Firstly, while most current MRS methods focus on acquiring neurochemical concentrations from a single, large voxel to maximise the signal, modern methods allow for MRS imaging, which provides an image of multiple, smaller voxels. If this type of slab is laid across the visual cortex, it should be possible to determine whether the neurochemistry differs across the visual field (within V1) and also between visual areas. Since we currently hypothesise that eye balance is established and maintained due to competing GABAergic inputs in V1, a comparison of V1 GABA levels with those in V2 and V3 during monocular and binocular stimulation may provide further insight into the role of GABA in binocular combination.
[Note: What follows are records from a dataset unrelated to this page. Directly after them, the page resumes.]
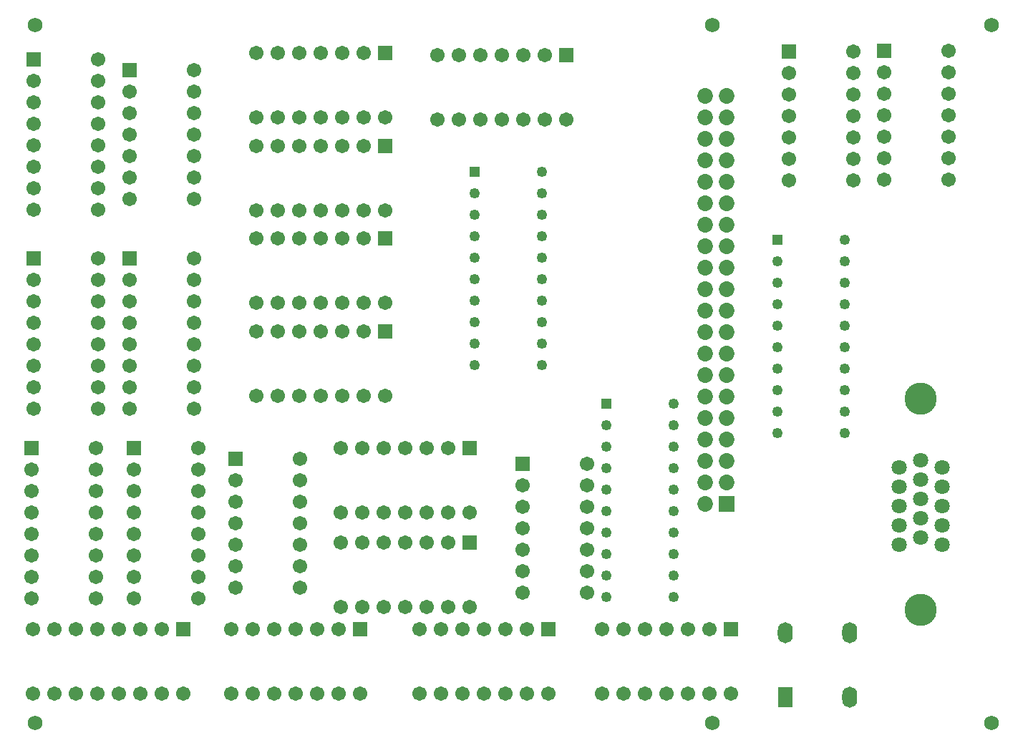
<source format=gbs>
%FSTAX23Y23*%
%MOIN*%
%SFA1B1*%

%IPPOS*%
%ADD22C,0.068000*%
%ADD23C,0.067060*%
%ADD24R,0.067060X0.067060*%
%ADD25R,0.067060X0.067060*%
%ADD26C,0.049210*%
%ADD27R,0.049210X0.049210*%
%ADD28R,0.070000X0.098000*%
%ADD29O,0.070000X0.098000*%
%ADD30C,0.070700*%
%ADD31C,0.149700*%
%ADD32C,0.072960*%
%ADD33R,0.072960X0.072960*%
%LN6502_vga-1*%
%LPD*%
G54D22*
X0554Y04645D03*
Y01395D03*
X09995D03*
X08695Y01394D03*
X09995Y04645D03*
X08695Y04644D03*
G54D23*
X0811Y02D03*
Y021D03*
Y022D03*
Y023D03*
Y024D03*
Y025D03*
Y026D03*
X0781Y02D03*
Y021D03*
Y022D03*
Y023D03*
Y024D03*
Y025D03*
X0657Y02918D03*
X0667D03*
X0677D03*
X0687D03*
X0697D03*
X0707D03*
X0717D03*
X0657Y03218D03*
X0667D03*
X0677D03*
X0687D03*
X0697D03*
X0707D03*
X0657Y04213D03*
X0667D03*
X0677D03*
X0687D03*
X0697D03*
X0707D03*
X0717D03*
X0657Y04513D03*
X0667D03*
X0677D03*
X0687D03*
X0697D03*
X0707D03*
X0657Y03781D03*
X0667D03*
X0677D03*
X0687D03*
X0697D03*
X0707D03*
X0717D03*
X0657Y04081D03*
X0667D03*
X0677D03*
X0687D03*
X0697D03*
X0707D03*
X0657Y0335D03*
X0667D03*
X0677D03*
X0687D03*
X0697D03*
X0707D03*
X0717D03*
X0657Y0365D03*
X0667D03*
X0677D03*
X0687D03*
X0697D03*
X0707D03*
X06455Y0153D03*
X06555D03*
X06655D03*
X06755D03*
X06855D03*
X06955D03*
X07055D03*
X06455Y0183D03*
X06555D03*
X06655D03*
X06755D03*
X06855D03*
X06955D03*
X0613D03*
X0603D03*
X0593D03*
X0583D03*
X0573D03*
X0563D03*
X0553D03*
X0623Y0153D03*
X0613D03*
X0603D03*
X0593D03*
X0583D03*
X0573D03*
X0563D03*
X0553D03*
X06Y02575D03*
Y02475D03*
Y02375D03*
Y02275D03*
Y02175D03*
Y02075D03*
Y01975D03*
X063Y02675D03*
Y02575D03*
Y02475D03*
Y02375D03*
Y02275D03*
Y02175D03*
Y02075D03*
Y01975D03*
X05525Y02575D03*
Y02475D03*
Y02375D03*
Y02275D03*
Y02175D03*
Y02075D03*
Y01975D03*
X05825Y02675D03*
Y02575D03*
Y02475D03*
Y02375D03*
Y02275D03*
Y02175D03*
Y02075D03*
Y01975D03*
X0628Y02858D03*
Y02958D03*
Y03058D03*
Y03158D03*
Y03258D03*
Y03358D03*
Y03458D03*
Y03558D03*
X0598Y02858D03*
Y02958D03*
Y03058D03*
Y03158D03*
Y03258D03*
Y03358D03*
Y03458D03*
X05835Y02858D03*
Y02958D03*
Y03058D03*
Y03158D03*
Y03258D03*
Y03358D03*
Y03458D03*
Y03558D03*
X05535Y02858D03*
Y02958D03*
Y03058D03*
Y03158D03*
Y03258D03*
Y03358D03*
Y03458D03*
X05835Y03783D03*
Y03883D03*
Y03983D03*
Y04083D03*
Y04183D03*
Y04283D03*
Y04383D03*
Y04483D03*
X05535Y03783D03*
Y03883D03*
Y03983D03*
Y04083D03*
Y04183D03*
Y04283D03*
Y04383D03*
X0628Y03833D03*
Y03933D03*
Y04033D03*
Y04133D03*
Y04233D03*
Y04333D03*
Y04433D03*
X0598Y03833D03*
Y03933D03*
Y04033D03*
Y04133D03*
Y04233D03*
Y04333D03*
X09795Y03925D03*
Y04025D03*
Y04125D03*
Y04225D03*
Y04325D03*
Y04425D03*
Y04525D03*
X09495Y03925D03*
Y04025D03*
Y04125D03*
Y04225D03*
Y04325D03*
Y04425D03*
X0935Y0392D03*
Y0402D03*
Y0412D03*
Y0422D03*
Y0432D03*
Y0442D03*
Y0452D03*
X0905Y0392D03*
Y0402D03*
Y0412D03*
Y0422D03*
Y0432D03*
Y0442D03*
X07415Y04205D03*
X07515D03*
X07615D03*
X07715D03*
X07815D03*
X07915D03*
X08015D03*
X07415Y04505D03*
X07515D03*
X07615D03*
X07715D03*
X07815D03*
X07915D03*
X06965Y02375D03*
X07065D03*
X07165D03*
X07265D03*
X07365D03*
X07465D03*
X07565D03*
X06965Y02675D03*
X07065D03*
X07165D03*
X07265D03*
X07365D03*
X07465D03*
X06965Y01935D03*
X07065D03*
X07165D03*
X07265D03*
X07365D03*
X07465D03*
X07565D03*
X06965Y02235D03*
X07065D03*
X07165D03*
X07265D03*
X07365D03*
X07465D03*
X0733Y0153D03*
X0743D03*
X0753D03*
X0763D03*
X0773D03*
X0783D03*
X0793D03*
X0733Y0183D03*
X0743D03*
X0753D03*
X0763D03*
X0773D03*
X0783D03*
X0818Y0153D03*
X0828D03*
X0838D03*
X0848D03*
X0858D03*
X0868D03*
X0878D03*
X0818Y0183D03*
X0828D03*
X0838D03*
X0848D03*
X0858D03*
X0868D03*
X06775Y02025D03*
Y02125D03*
Y02225D03*
Y02325D03*
Y02425D03*
Y02525D03*
Y02625D03*
X06475Y02025D03*
Y02125D03*
Y02225D03*
Y02325D03*
Y02425D03*
Y02525D03*
G54D24*
X0781Y026D03*
X06Y02675D03*
X05525D03*
X0598Y03558D03*
X05535D03*
Y04483D03*
X0598Y04433D03*
X09495Y04525D03*
X0905Y0452D03*
X06475Y02625D03*
G54D25*
X0717Y03218D03*
Y04513D03*
Y04081D03*
Y0365D03*
X07055Y0183D03*
X0623D03*
X08015Y04505D03*
X07565Y02675D03*
Y02235D03*
X0793Y0183D03*
X0878D03*
G54D26*
X0931Y03645D03*
Y03545D03*
Y03445D03*
Y03345D03*
Y03245D03*
Y03145D03*
Y03045D03*
Y02945D03*
Y02845D03*
Y02745D03*
X08997D03*
Y02845D03*
Y02945D03*
Y03045D03*
Y03145D03*
Y03245D03*
Y03345D03*
Y03445D03*
Y03545D03*
X08516Y0288D03*
Y0278D03*
Y0268D03*
Y0258D03*
Y0248D03*
Y0238D03*
Y0228D03*
Y0218D03*
Y0208D03*
Y0198D03*
X08203D03*
Y0208D03*
Y0218D03*
Y0228D03*
Y0238D03*
Y0248D03*
Y0258D03*
Y0268D03*
Y0278D03*
X07901Y0396D03*
Y0386D03*
Y0376D03*
Y0366D03*
Y0356D03*
Y0346D03*
Y0336D03*
Y0326D03*
Y0316D03*
Y0306D03*
X07588D03*
Y0316D03*
Y0326D03*
Y0336D03*
Y0346D03*
Y0356D03*
Y0366D03*
Y0376D03*
Y0386D03*
G54D27*
X08997Y03645D03*
X08203Y0288D03*
X07588Y0396D03*
G54D28*
X09035Y01515D03*
G54D29*
X09335Y01515D03*
Y01815D03*
X09035D03*
G54D30*
X09765Y02585D03*
Y02495D03*
Y02405D03*
Y02315D03*
Y02224D03*
X09665Y02618D03*
Y02528D03*
Y02438D03*
Y02348D03*
Y02258D03*
X09565Y02585D03*
Y02495D03*
Y02405D03*
Y02315D03*
Y02224D03*
G54D31*
X09665Y02905D03*
Y01921D03*
G54D32*
X0866Y04315D03*
Y04215D03*
Y04115D03*
X0876Y04315D03*
Y04215D03*
Y04115D03*
X0866Y03915D03*
X0876D03*
X0866Y03715D03*
X0876D03*
X0866Y03515D03*
X0876D03*
X0866Y03415D03*
X0876D03*
X0866Y03215D03*
X0876D03*
X0866Y03015D03*
X0876D03*
X0866Y02715D03*
X0876D03*
X0866Y02615D03*
X0876D03*
X0866Y02415D03*
X0876Y02515D03*
X0866D03*
X0876Y02815D03*
X0866D03*
X0876Y02915D03*
X0866D03*
X0876Y03115D03*
X0866D03*
X0876Y03315D03*
X0866D03*
X0876Y03615D03*
X0866D03*
X0876Y03815D03*
X0866D03*
X0876Y04015D03*
X0866D03*
G54D33*
X0876Y02415D03*
M02*
</source>
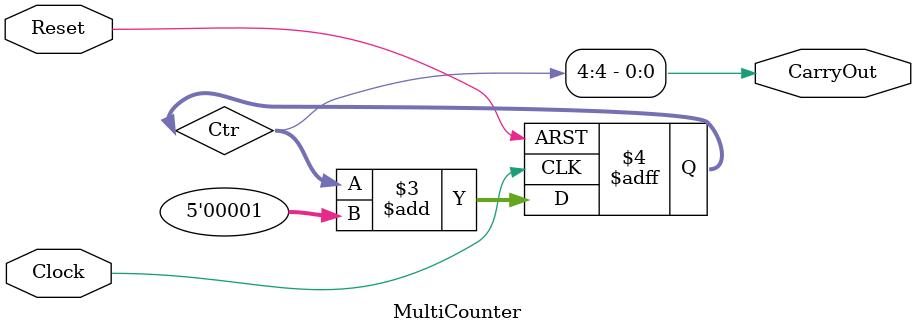
<source format=v>
module MultiCounter (output CarryOut, input Clock, Reset);
  //
  reg[4:0] Ctr; // Carry from bit 3 to bit 4 is used.
  //
  always@(posedge Reset, posedge Clock)
    if (Reset==1'b1)
         Ctr <= 'b0;
    else Ctr <= Ctr + 5'h1;
  //
  assign CarryOut = Ctr[4];
  //
endmodule // MultiCounter.

</source>
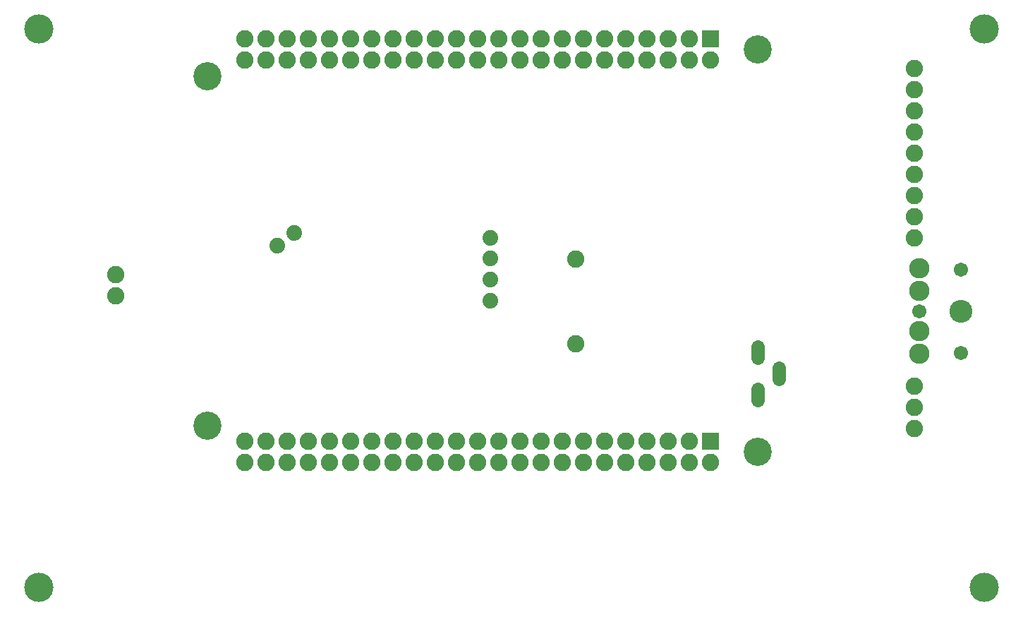
<source format=gbs>
G75*
%MOIN*%
%OFA0B0*%
%FSLAX24Y24*%
%IPPOS*%
%LPD*%
%AMOC8*
5,1,8,0,0,1.08239X$1,22.5*
%
%ADD10C,0.1380*%
%ADD11C,0.1330*%
%ADD12R,0.0820X0.0820*%
%ADD13C,0.0820*%
%ADD14C,0.0740*%
%ADD15C,0.0640*%
%ADD16C,0.1080*%
%ADD17C,0.0966*%
%ADD18C,0.0671*%
D10*
X001912Y003014D03*
X001912Y029392D03*
X046557Y029392D03*
X046557Y003014D03*
D11*
X035886Y009418D03*
X009886Y010668D03*
X009886Y027168D03*
X035886Y028418D03*
D12*
X033636Y028918D03*
X033636Y009918D03*
D13*
X032636Y009918D03*
X031636Y009918D03*
X030636Y009918D03*
X029636Y009918D03*
X028636Y009918D03*
X027636Y009918D03*
X026636Y009918D03*
X025636Y009918D03*
X024636Y009918D03*
X023636Y009918D03*
X022636Y009918D03*
X021636Y009918D03*
X020636Y009918D03*
X019636Y009918D03*
X018636Y009918D03*
X017636Y009918D03*
X016636Y009918D03*
X015636Y009918D03*
X014636Y009918D03*
X013636Y009918D03*
X012636Y009918D03*
X011636Y009918D03*
X011636Y008918D03*
X012636Y008918D03*
X013636Y008918D03*
X014636Y008918D03*
X015636Y008918D03*
X016636Y008918D03*
X017636Y008918D03*
X018636Y008918D03*
X019636Y008918D03*
X020636Y008918D03*
X021636Y008918D03*
X022636Y008918D03*
X023636Y008918D03*
X024636Y008918D03*
X025636Y008918D03*
X026636Y008918D03*
X027636Y008918D03*
X028636Y008918D03*
X029636Y008918D03*
X030636Y008918D03*
X031636Y008918D03*
X032636Y008918D03*
X033636Y008918D03*
X027284Y014534D03*
X027284Y018534D03*
X027636Y027918D03*
X026636Y027918D03*
X025636Y027918D03*
X024636Y027918D03*
X023636Y027918D03*
X022636Y027918D03*
X021636Y027918D03*
X020636Y027918D03*
X019636Y027918D03*
X018636Y027918D03*
X017636Y027918D03*
X016636Y027918D03*
X015636Y027918D03*
X014636Y027918D03*
X013636Y027918D03*
X012636Y027918D03*
X012636Y028918D03*
X013636Y028918D03*
X014636Y028918D03*
X015636Y028918D03*
X016636Y028918D03*
X017636Y028918D03*
X018636Y028918D03*
X019636Y028918D03*
X020636Y028918D03*
X021636Y028918D03*
X022636Y028918D03*
X023636Y028918D03*
X024636Y028918D03*
X025636Y028918D03*
X026636Y028918D03*
X027636Y028918D03*
X028636Y028918D03*
X029636Y028918D03*
X030636Y028918D03*
X031636Y028918D03*
X032636Y028918D03*
X032636Y027918D03*
X031636Y027918D03*
X030636Y027918D03*
X029636Y027918D03*
X028636Y027918D03*
X033636Y027918D03*
X043284Y027534D03*
X043284Y026534D03*
X043284Y025534D03*
X043284Y024534D03*
X043284Y023534D03*
X043284Y022534D03*
X043284Y021534D03*
X043284Y020534D03*
X043284Y019534D03*
X043284Y012534D03*
X043284Y011534D03*
X043284Y010534D03*
X011636Y027918D03*
X011636Y028918D03*
X005534Y017784D03*
X005534Y016784D03*
D14*
X013171Y019177D03*
X013975Y019768D03*
X023229Y019518D03*
X023229Y018565D03*
X023229Y017565D03*
X023229Y016549D03*
D15*
X035860Y014412D02*
X035860Y013852D01*
X036860Y013412D02*
X036860Y012852D01*
X035860Y012412D02*
X035860Y011852D01*
D16*
X045471Y016073D03*
D17*
X043502Y015128D03*
X043502Y014065D03*
X043502Y017018D03*
X043502Y018081D03*
D18*
X045471Y018042D03*
X043502Y016073D03*
X045471Y014105D03*
M02*

</source>
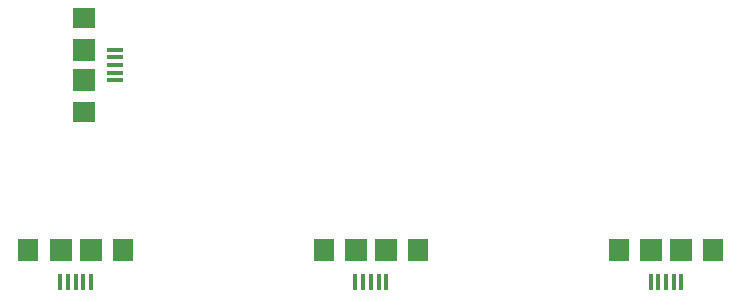
<source format=gbr>
G04 EAGLE Gerber RS-274X export*
G75*
%MOMM*%
%FSLAX34Y34*%
%LPD*%
%INSolderpaste Bottom*%
%IPPOS*%
%AMOC8*
5,1,8,0,0,1.08239X$1,22.5*%
G01*
%ADD10R,0.350000X1.400000*%
%ADD11R,1.800000X1.900000*%
%ADD12R,1.900000X1.900000*%
%ADD13R,1.400000X0.350000*%
%ADD14R,1.900000X1.800000*%


D10*
X102011Y481500D03*
X128011Y481500D03*
X108511Y481500D03*
X115011Y481500D03*
X121511Y481500D03*
D11*
X75011Y508000D03*
X155011Y508000D03*
D12*
X102311Y508000D03*
X127711Y508000D03*
D10*
X352023Y481500D03*
X378023Y481500D03*
X358523Y481500D03*
X365023Y481500D03*
X371523Y481500D03*
D11*
X325023Y508000D03*
X405023Y508000D03*
D12*
X352323Y508000D03*
X377723Y508000D03*
D10*
X602010Y481500D03*
X628010Y481500D03*
X608510Y481500D03*
X615010Y481500D03*
X621510Y481500D03*
D11*
X575010Y508000D03*
X655010Y508000D03*
D12*
X602310Y508000D03*
X627710Y508000D03*
D13*
X148500Y652022D03*
X148500Y678022D03*
X148500Y658522D03*
X148500Y665022D03*
X148500Y671522D03*
D14*
X122000Y625022D03*
X122000Y705022D03*
D12*
X122000Y652322D03*
X122000Y677722D03*
M02*

</source>
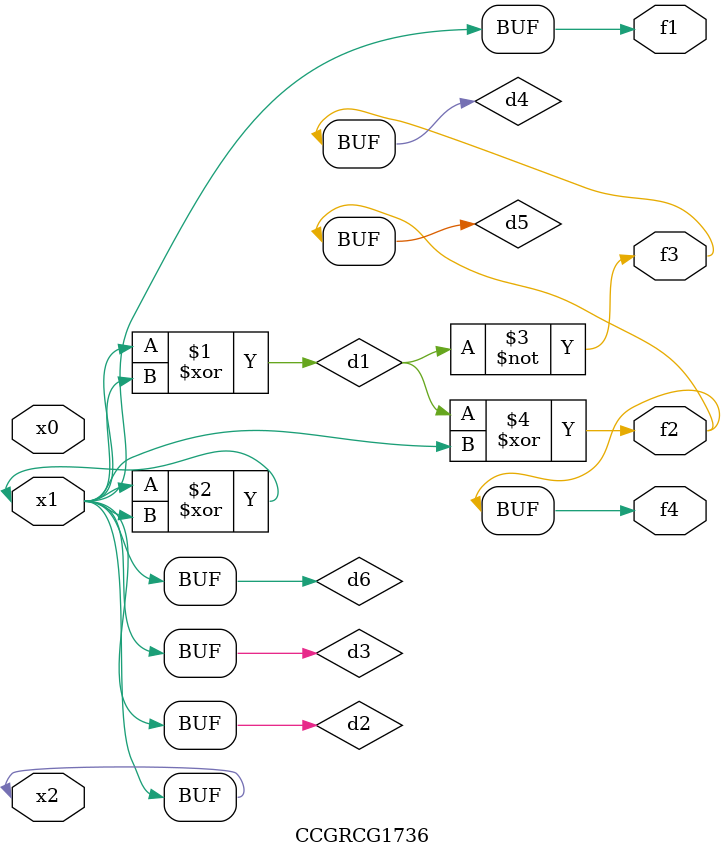
<source format=v>
module CCGRCG1736(
	input x0, x1, x2,
	output f1, f2, f3, f4
);

	wire d1, d2, d3, d4, d5, d6;

	xor (d1, x1, x2);
	buf (d2, x1, x2);
	xor (d3, x1, x2);
	nor (d4, d1);
	xor (d5, d1, d2);
	buf (d6, d2, d3);
	assign f1 = d6;
	assign f2 = d5;
	assign f3 = d4;
	assign f4 = d5;
endmodule

</source>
It may also be possible in consider regions of V1 within the monocular zone of the visual field to investigate the levels of GABA where there is no binocular combination.

Secondly, recent data have indicated that the visual system has considerable potential for plasticity (Bavelier et al., 2010). The design of training programmes to improve binocular vision in adults (and ideally children) should allow the concurrent measurement of neural changes in the brain. Such measures give an objective assessment of the effects of any interventions. Moreover, if we can elucidate the nature of the changes that are related to improvement in binocular vision future therapies can exploit this knowledge.

Finally, the accessibility of virtual and augmented reality systems opens the possibility to produce naturalistic disparity-defined 3D stimuli to determine how the system responds to different types of depth cues. In scenes that are rich, yet easy to manipulate, it will be possible to measure neural responses to subtle changes in disparity cues to investigate cue combination. These experiments have generally been performed with precise, but basic stimuli, restricted to two cues (Welchman et al., 2005). Using more interesting stimuli will also improve participant experience, a factor that should not be underestimated in this type of research.